The South Coast Marine Commerce Terminal is scheduled to be finished by the end of the month, but officials at the state agency overseeing the facility won’t say when dredging work at the site will be complete.
The dredging will allow passage for larger boats needed to deliver the giant monopiles —the base of the wind turbines — for the Cape Wind project. Cape Wind is pushing the $2.6 billion plan to put 130 wind turbines in Nantucket Sound.
“We expect all construction and dredging associated with the terminal project, as well as all dredging being conducted in the federal channel, to be completed before any vessels are scheduled to arrive,” said Catherine Williams, a spokesman for the Massachusetts Clean Energy Center, which oversees the terminal.
The construction budget for the terminal, which is inside New Bedford Harbor and protected by the hurricane barrier, had originally been set at $103 million. That figure recently climbed to $113 million under rising costs for environmental contamination cleanup, as well as blasting and dredging, according to Williams, who did not respond to questions about whether construction costs will continue to rise.

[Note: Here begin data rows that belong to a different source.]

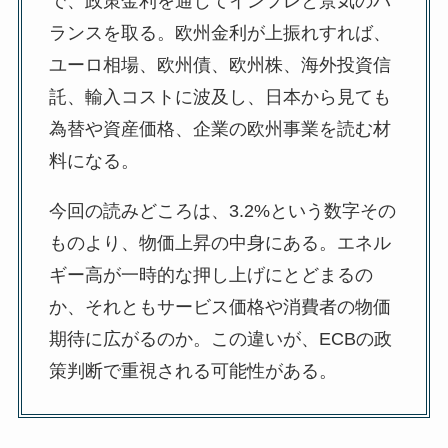
で、政策金利を通じてインフレと景気のバ
ランスを取る。欧州金利が上振れすれば、
ユーロ相場、欧州債、欧州株、海外投資信
託、輸入コストに波及し、日本から見ても
為替や資産価格、企業の欧州事業を読む材
料になる。
今回の読みどころは、3.2%という数字その
ものより、物価上昇の中身にある。エネル
ギー高が一時的な押し上げにとどまるの
か、それともサービス価格や消費者の物価
期待に広がるのか。この違いが、ECBの政
策判断で重視される可能性がある。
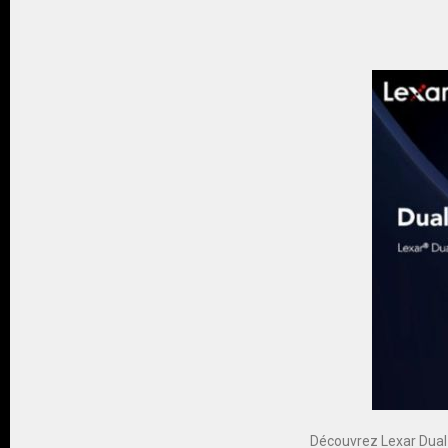
Découvrez Lexar Dual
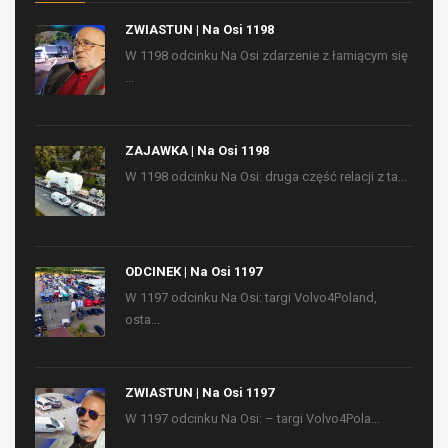
ZWIASTUN | Na Osi 1198
W 1198 odcinku Na Osi zdarzenie z łamiącym się
...
ZAJAWKA | Na Osi 1198
W 1198 odcinku Na Osi: druga część relacji z ta...
ODCINEK | Na Osi 1197
W 1197 odcinku Na Osi: targi Volvo4Poland,
osta...
ZWIASTUN | Na Osi 1197
W 1197 odcinku Na Osi: – targi Volvo4Pola...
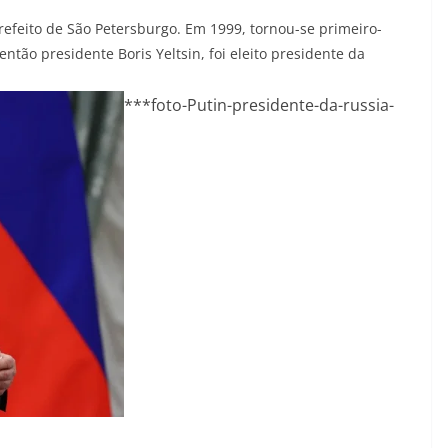
prefeito de São Petersburgo. Em 1999, tornou-se primeiro-
ntão presidente Boris Yeltsin, foi eleito presidente da
***foto-Putin-presidente-da-russia-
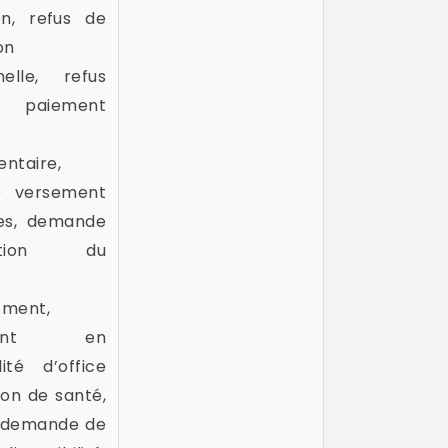
on, refus de
on
nelle, refus
aiement
ntaire,
e versement
es, demande
lation du
ement,
ement en
lité d’office
son de santé,
e demande de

“Our rule of thumb is whatever they say it is going to cost, you have to multiply that by three,” said Barbara Anderson, head of Citizens for Limited Taxation. “The government screwed this up and now they want us to be chipping in for it? That’s not right.”
Williams said funding for the cost overruns will come from coffers at MassDOT and the state Executive Office of Energy and Environmental Affairs.
In September, Gov. Deval Patrick announced Cape Wind had agreed to a two-year lease agreement to rent the 28-acre facility for $4.5 million. At the time, officials touted the terminal as the first of its kind in North America, “specifically designed to handle the heavy loads associated with the staging of offshore wind projects.”
Cape Wind spokesman Mark Rodgers said, “Cape Wind is confident that the port facility in New Bedford and the channel to access it will be ready in time for our use in early 2015.”
Cape Wind has been pushing to build its offshore wind farm in Nantucket Sound for the past decade against fierce opposition and legal battles from Cape Cod homeowners and business leaders.
Cape Wind has received a conditional loan guarantee commitment from the U.S. Department of Energy for $150 million for the project, according to Rodgers. He said Cape Wind is also eligible to receive federal tax credits.